February 5, 1999

Mr. Mike Roberts
Interim President and CEO
Internet Corporation for Assigned Names and Numbers (ICANN)
339 La Cuesta Drive
Portola Valley, CA 94028
USA

Dear Mike,

On behalf of the organizations listed below, please find enclosed an application to the Board of the Internet Corporation of Assigned Names and Numbers (ICANN) to be recognized as the Domain Names Supporting Organization (DNSO). The application lays out an organizational structure for ICANN's Domain Names Supporting Organization, pursuant to Article 1, Section 3 (b) of ICANN's Bylaws.

The organizations endorsing this application include a group of registrars, Internet Service Providers (ISPs), international businesses, trademark interests, organizations representing individuals involved in the Internet, and high-technology organizations from around the world. It also incorporates the broad consensus and procedures initiated in the Barcelona and Monterrey meetings, held on October 16-18, 1998 and November 15-17, 1998. Our application is also consistent with the findings of the international meeting on domain names held in Washington, D.C. on January 22, 1999. These findings can be found at http://www.witsa.org.

We believe that our application should form the basis of how to create a viable, open, and transparent DNSO that will supply the ICANN Board with well-developed, timely and well-reasoned policy recommendations reflecting the consensus and interests of all of the various stakeholders from around the world.

Our approach in structuring the DNSO is consistent with the requirements as set out in Article VI of the ICANN bylaws and the views expressed by ICANN in its press release of December 21, 1998, entitled "Information Concerning the Formation of ICANN supporting organizations."

We view this application as an effort that will probably incorporate some refinements and modifications going forward. We also want to express our desire and willingness to continue our discussions with other groups who are submitting DNSO applications by your deadline. Our goal is to continue the effort to find even more common ground among these applications and narrow our differences further. In short, we expect that there will be further discussions to merge our proposal with any other applications received by the ICANN Board by your deadline of February 5, 1999.

Background on each of the organizations endorsing this application can be found attached. We expect that additional companies, organizations and individuals will be endorsing our application in the coming weeks.

We look forward to working with you and other members of the ICANN Board in moving forward with our application.

Sincerely,
Electronic Commerce Europe (ECE)
European ISP Association (EuroISPA)
Information Technology Association of America (ITAA)
International Chamber of Commerce (ICC)
International Council of Registrars (CORE)
International Trademark Association (INTA)
Internet Society (ISOC)
Policy Oversight Committee (POC)
World Information Technology and Services Alliance (WITSA)

Background on Signing Organizations

International Council of Registrars (CORE)

CORE is a non-profit organization founded as result of a plan initiated by the Internet Society (ISOC) and the Internet Assigned Numbers Authority (IANA) in Fall 1996 to add new structure, free enterprise and competition to the Internet Domain Name System (DNS).

> _HOW TO COMPLETE THIS TASK_
Please copy word for word the part of the DNSO application letter starting with "Background on each" and going on through "Services Alliance (WITSA)".

> _PROVIDED MATERIAL_
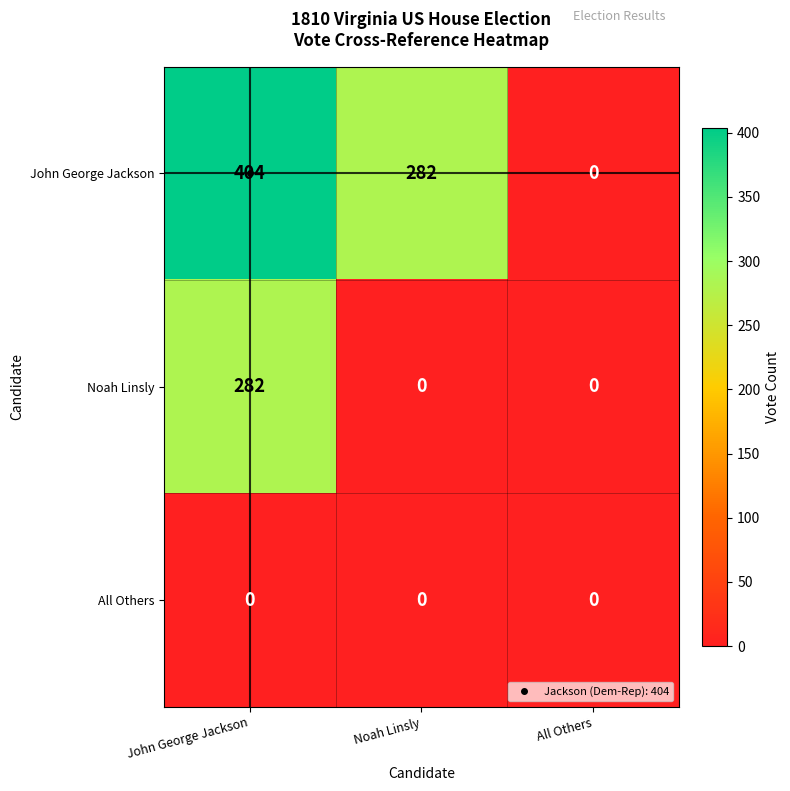

Between Noah Linsly and All Others, which series saw the biggest shift?

John George Jackson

> _SOLUTION FOR THIS TASK_
Background on each of the organizations endorsing this application can be found attached. We expect that additional companies, organizations and individuals will be endorsing our application in the coming weeks.

We look forward to working with you and other members of the ICANN Board in moving forward with our application.

Sincerely,
Electronic Commerce Europe (ECE)
European ISP Association (EuroISPA)
Information Technology Association of America (ITAA)
International Chamber of Commerce (ICC)
International Council of Registrars (CORE)
International Trademark Association (INTA)
Internet Society (ISOC)
Policy Oversight Committee (POC)
World Information Technology and Services Alliance (WITSA)